Dans la lignée du Dark Waters de Todd Haynes sorti en 2020, Rouge de Farid Bentoumi s’empare de problématiques ancrées dans notre société contemporaine (les différentes crises, politique comme écologique) afin de composer une œuvre qui navigue habilement entre le drame familial et le thriller politique.
Dans Rouge, Nour (remarquable Zita Hanrot), infirmière urgentiste de profession, vient d’être embauchée au sein de l’usine du groupe Arkalu dans laquelle travaille son père, délégué syndical de l’entreprise. Nour et son père Slimane (Sami Bouajila) entretiennent une relation fusionnelle, mise à mal lorsque Nour sera érigée en tant que lanceuse d’alerte sur les rejets polluants de l’usine en question. Véritable pivot économique de la ville et de la famille de Nour (plusieurs membres de sa famille y travaillent), la gestion de l’usine est pourtant remis en cause par une journaliste indépendante (Céline Sallette), notamment sur la question du traitement des déchets polluants et potentiellement toxiques. Si la première partie du film met l’accent sur la relation entre Nour et son père, un basculement s’opère au milieu du métrage, le transformant en véritable thriller politique au potentiel indéniable.
Etat d’urgence
Inspiré par le scandale sanitaire des boues de Gardanne, c’est à la couleur de ces boues rejetées par les usines d’aluminium que Rouge doit son titre. Cette couleur est prégnante dans le long-métrage, et plus qu’un simple rappel de la teinte de cette boue toxique, elle représente aussi la couleur d’un engagement politique, la couleur de l’alerte, de l’urgence à laquelle la société est confrontée.

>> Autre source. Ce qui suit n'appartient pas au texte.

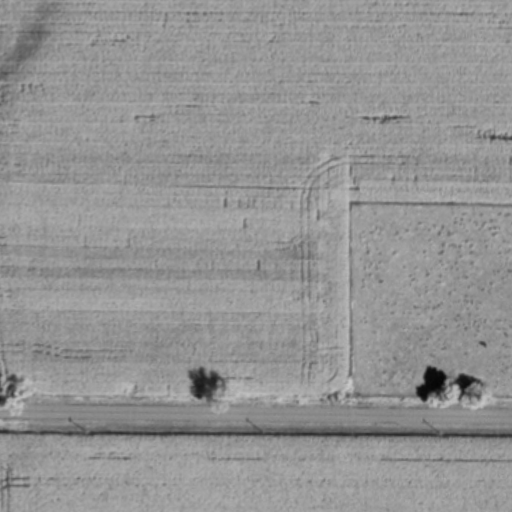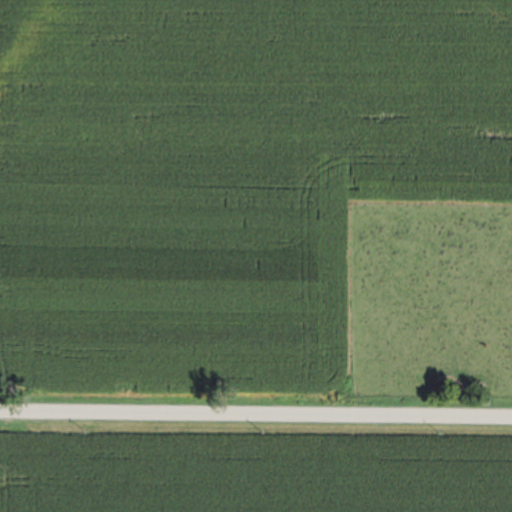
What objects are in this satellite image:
road: (256, 424)
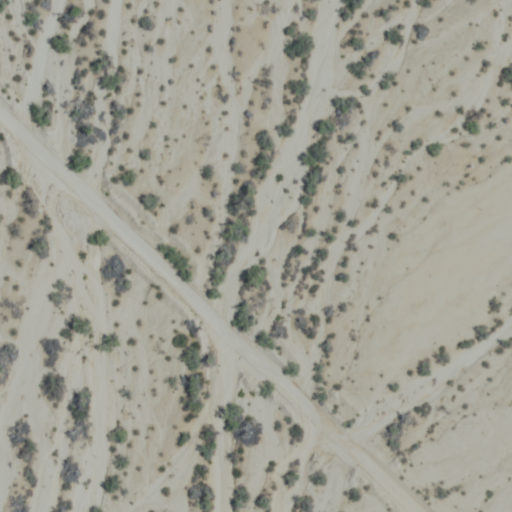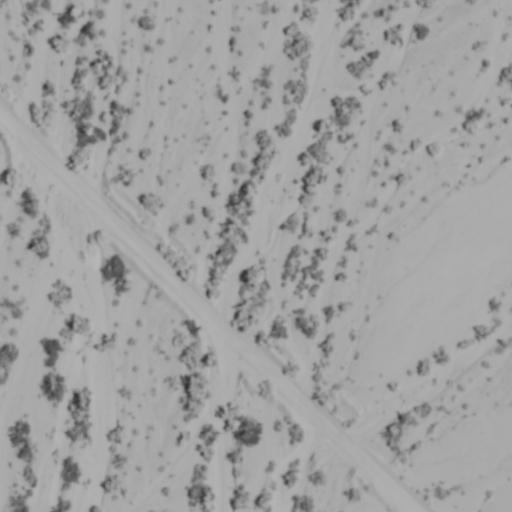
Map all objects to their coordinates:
road: (192, 331)
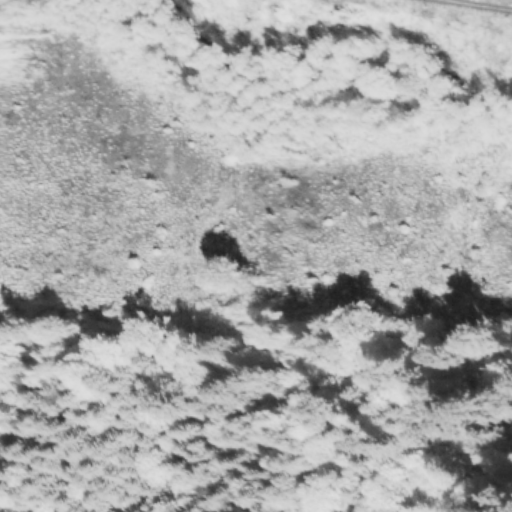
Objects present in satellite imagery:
road: (450, 8)
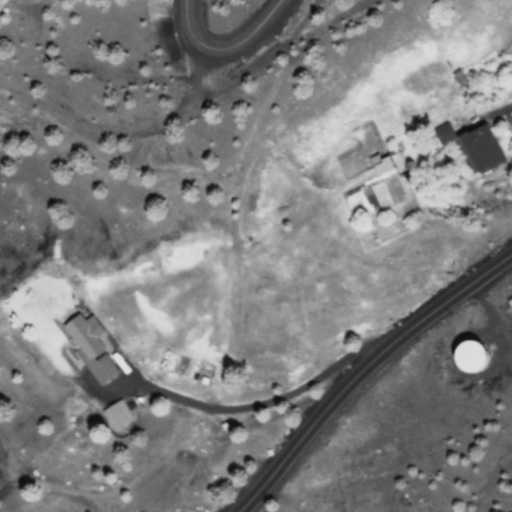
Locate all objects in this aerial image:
road: (229, 55)
building: (465, 148)
building: (88, 346)
building: (462, 357)
road: (360, 369)
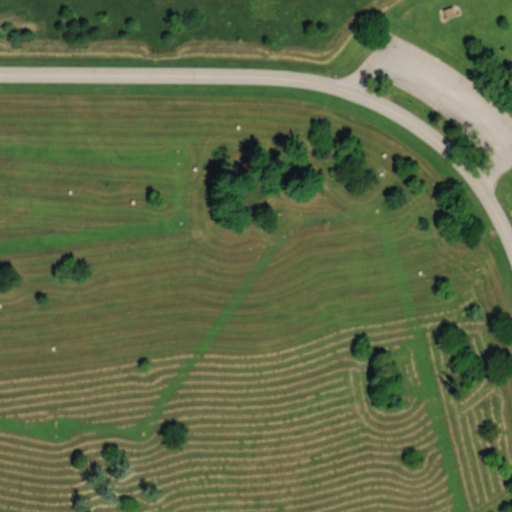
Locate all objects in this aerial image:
road: (173, 75)
road: (474, 121)
road: (419, 129)
road: (417, 133)
park: (256, 255)
road: (259, 305)
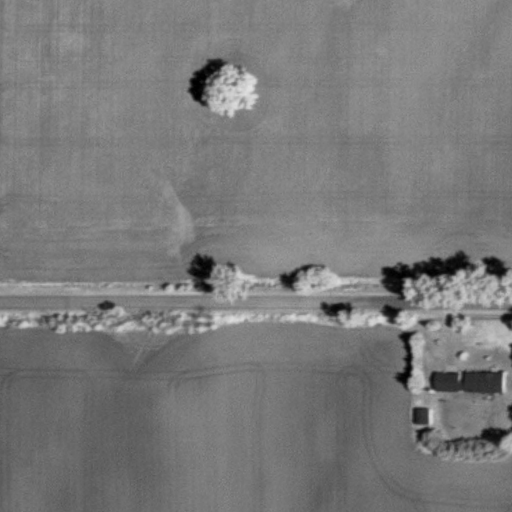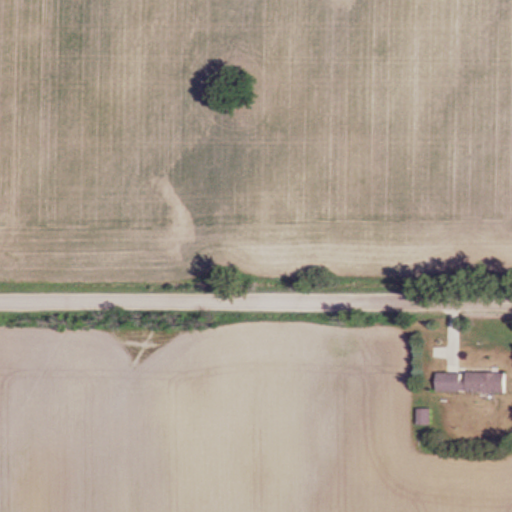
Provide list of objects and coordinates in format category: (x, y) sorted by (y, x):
road: (256, 296)
building: (475, 381)
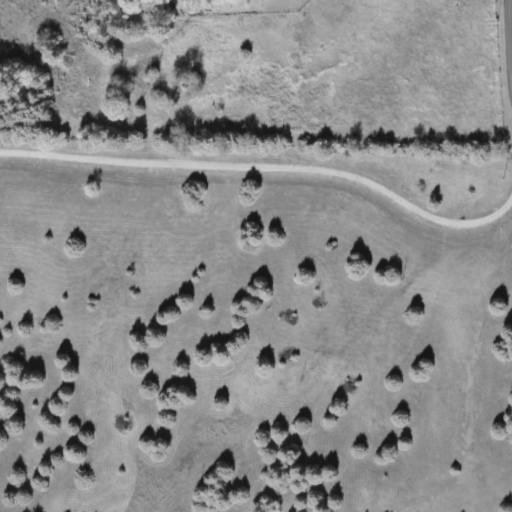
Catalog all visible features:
road: (506, 49)
road: (270, 172)
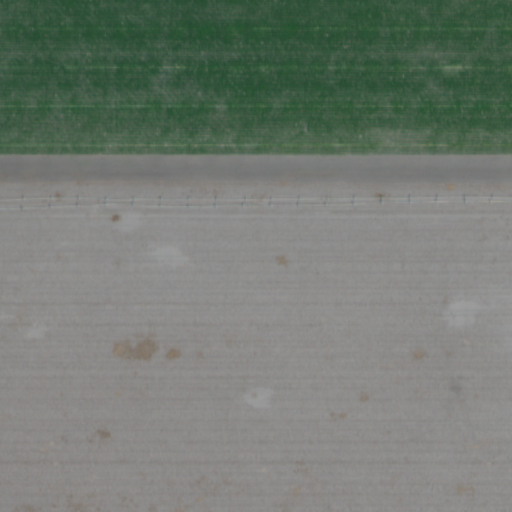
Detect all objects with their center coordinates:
crop: (256, 74)
crop: (255, 330)
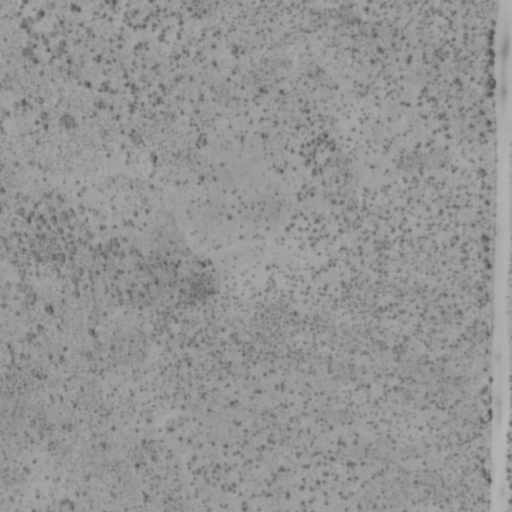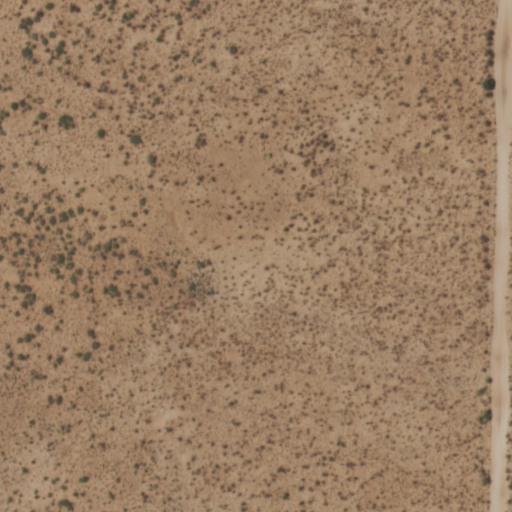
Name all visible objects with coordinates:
road: (497, 256)
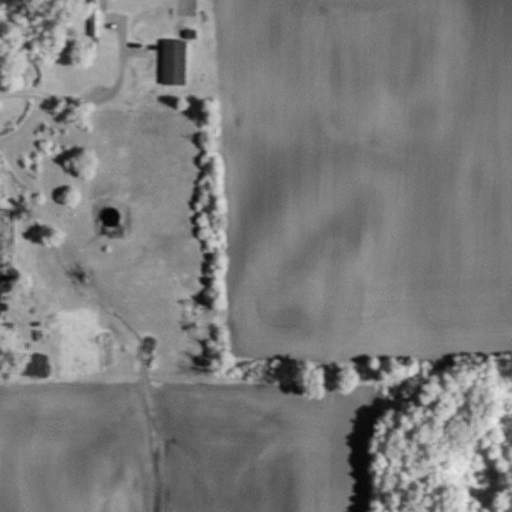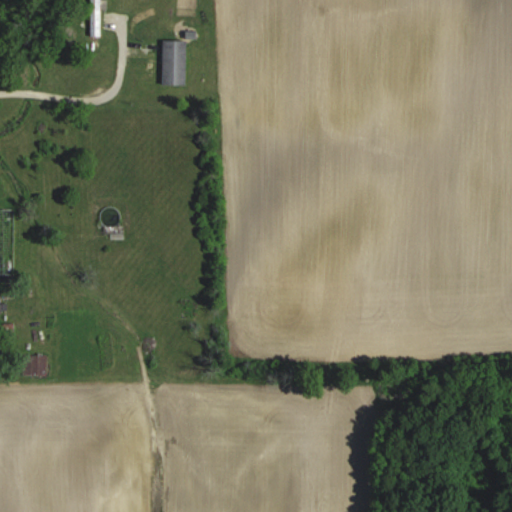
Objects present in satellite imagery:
building: (95, 17)
building: (174, 61)
road: (91, 96)
building: (0, 315)
building: (34, 363)
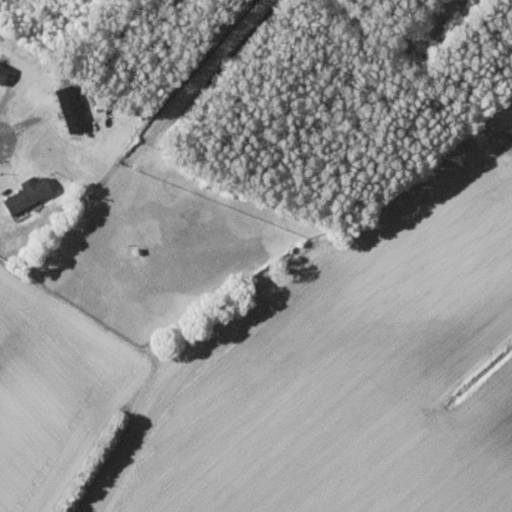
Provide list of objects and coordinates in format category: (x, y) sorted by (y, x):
building: (2, 71)
building: (3, 72)
road: (199, 80)
building: (70, 107)
building: (69, 108)
building: (26, 192)
building: (27, 195)
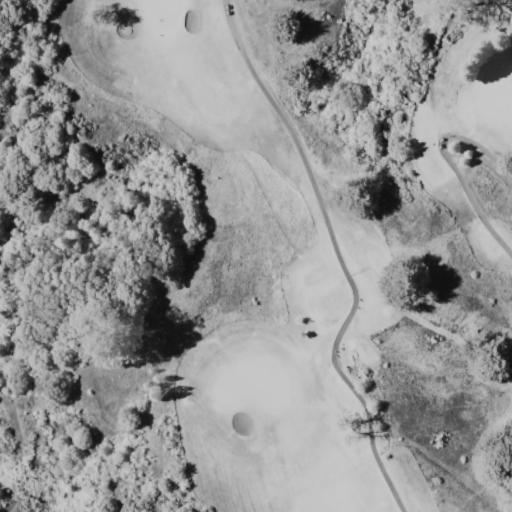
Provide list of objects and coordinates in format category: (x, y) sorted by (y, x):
park: (163, 16)
park: (497, 93)
park: (339, 248)
park: (253, 383)
road: (377, 457)
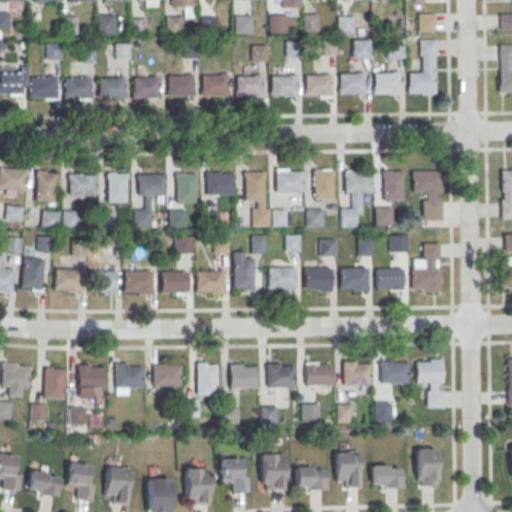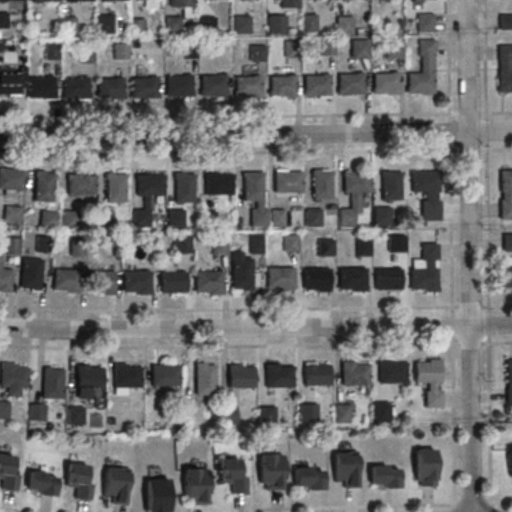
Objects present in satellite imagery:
building: (43, 0)
building: (112, 0)
building: (147, 2)
building: (289, 3)
building: (289, 3)
building: (184, 6)
building: (3, 19)
building: (309, 21)
building: (309, 21)
building: (425, 21)
building: (425, 21)
building: (276, 22)
building: (102, 23)
building: (103, 23)
building: (241, 23)
building: (241, 23)
building: (276, 23)
building: (344, 23)
building: (68, 24)
building: (68, 24)
building: (171, 24)
building: (172, 24)
building: (206, 24)
building: (343, 24)
building: (137, 25)
building: (393, 47)
building: (393, 47)
building: (292, 48)
building: (359, 48)
building: (359, 48)
building: (52, 50)
building: (190, 50)
building: (51, 51)
building: (119, 51)
building: (257, 52)
building: (257, 52)
building: (86, 53)
road: (448, 56)
road: (484, 56)
building: (504, 67)
building: (504, 67)
building: (423, 68)
building: (423, 69)
building: (25, 82)
building: (350, 82)
building: (385, 82)
building: (9, 83)
building: (212, 83)
building: (350, 83)
building: (385, 83)
building: (178, 84)
building: (282, 84)
building: (315, 84)
building: (315, 84)
building: (178, 85)
building: (212, 85)
building: (247, 85)
building: (281, 85)
building: (143, 86)
building: (144, 86)
building: (248, 86)
building: (41, 87)
building: (75, 87)
building: (75, 87)
building: (109, 87)
building: (110, 87)
road: (498, 112)
road: (224, 115)
road: (255, 133)
road: (255, 151)
road: (466, 161)
building: (11, 178)
building: (287, 179)
building: (11, 180)
building: (356, 180)
building: (424, 180)
building: (287, 181)
building: (218, 182)
building: (149, 183)
building: (218, 183)
building: (321, 183)
building: (322, 183)
building: (390, 184)
building: (43, 185)
building: (80, 185)
building: (390, 185)
building: (44, 186)
building: (115, 186)
building: (183, 186)
building: (184, 187)
building: (427, 193)
building: (505, 193)
building: (146, 195)
building: (256, 195)
building: (255, 196)
building: (353, 196)
building: (12, 212)
building: (380, 214)
building: (381, 214)
building: (277, 216)
building: (312, 216)
building: (313, 216)
building: (277, 217)
building: (48, 218)
building: (69, 218)
building: (105, 218)
building: (175, 218)
building: (506, 240)
building: (43, 242)
building: (290, 242)
building: (290, 242)
building: (395, 242)
building: (11, 243)
building: (181, 243)
building: (219, 243)
building: (219, 243)
building: (255, 243)
building: (395, 243)
building: (181, 244)
building: (325, 246)
building: (325, 246)
building: (362, 246)
building: (362, 246)
building: (245, 265)
building: (424, 268)
building: (30, 272)
building: (505, 272)
building: (31, 273)
building: (5, 276)
building: (5, 277)
building: (278, 277)
building: (279, 277)
building: (351, 277)
building: (387, 277)
building: (424, 277)
building: (66, 278)
building: (66, 278)
building: (315, 278)
building: (315, 278)
building: (351, 278)
building: (387, 278)
building: (101, 280)
building: (136, 280)
building: (207, 280)
building: (103, 281)
building: (136, 281)
building: (171, 281)
building: (171, 281)
building: (208, 281)
road: (481, 305)
road: (435, 306)
road: (255, 327)
road: (463, 342)
road: (225, 345)
road: (488, 361)
building: (427, 370)
building: (354, 371)
building: (391, 371)
building: (391, 371)
building: (315, 372)
building: (316, 372)
building: (353, 373)
building: (164, 374)
building: (164, 374)
building: (240, 374)
building: (278, 374)
building: (13, 375)
building: (88, 375)
building: (88, 375)
building: (126, 375)
building: (240, 375)
building: (278, 375)
building: (13, 376)
building: (125, 376)
building: (204, 377)
building: (205, 378)
building: (429, 379)
building: (508, 381)
building: (508, 381)
building: (51, 382)
building: (52, 383)
building: (189, 406)
building: (189, 407)
building: (3, 408)
building: (4, 408)
building: (36, 410)
building: (37, 410)
building: (380, 410)
building: (307, 411)
building: (380, 411)
building: (307, 412)
building: (342, 412)
building: (342, 412)
building: (266, 413)
building: (74, 414)
building: (75, 414)
building: (228, 414)
building: (228, 414)
building: (267, 414)
road: (470, 418)
road: (453, 423)
building: (510, 461)
building: (510, 464)
building: (423, 466)
building: (424, 466)
building: (345, 468)
building: (345, 468)
building: (270, 470)
building: (271, 470)
road: (489, 470)
building: (6, 472)
building: (7, 472)
building: (231, 474)
building: (231, 474)
building: (383, 475)
building: (383, 475)
building: (307, 477)
building: (307, 477)
building: (77, 480)
building: (78, 480)
building: (41, 482)
building: (41, 482)
building: (115, 484)
building: (116, 484)
building: (195, 484)
building: (194, 485)
building: (156, 494)
building: (156, 495)
road: (245, 510)
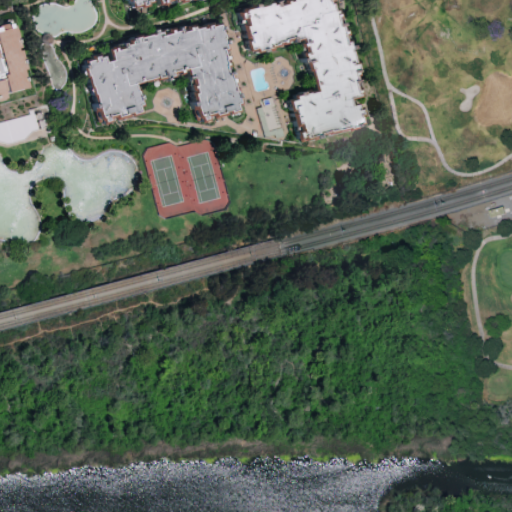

Rouge s’avère être encore plus qu’un simple drame familial porteur d’une dimension écologique, c’est un véritable appel au changement. Tant de problématiques plus ou moins développées par le film font écho à l’état actuel de la société française : l’urgence climatique, la destruction progressive du secteur de la santé, la progression des extrêmes sur l’échiquier politique français mais aussi les conditions de travail – encore précaires – des ouvriers.
Des dilemmes moraux
La force du long-métrage réside dans le véritable dilemme qu’il impose à ses personnages et dans l’impossibilité de réellement prendre le parti de l’un d’entre eux. En prenant conscience du danger que représentent l’usine Arkalu – tant pour l’environnement que pour les habitants de la commune et les ouvriers qui y travaillent – et de la complicité de son père dans cette vaste opération mensongère, Nour doit faire le choix entre trahir sa famille et protéger la santé des travailleurs de l’usine.
Tout comme Slimane, le père de Nour, en acceptant de couvrir les agissements d’Arkalu, choisit de continuer à pouvoir subvenir aux besoins de sa famille par son travail, plutôt que de prendre le risque de fermeture définitive de cette usine qui le fait vivre depuis tant d’années.
Porté par les remarquables prestations de Zita Hanrot et de Sami Bouajila, Rouge de Farid Bentoumi s’inscrit dans la lignée de Dark Waters et rend compte plus que jamais de l’urgence écologique à laquelle notre société fait face. On regrette cependant une forme trop classique et certaines thématiques (celle du racisme inhérent, notamment) évoquées à demi-mot.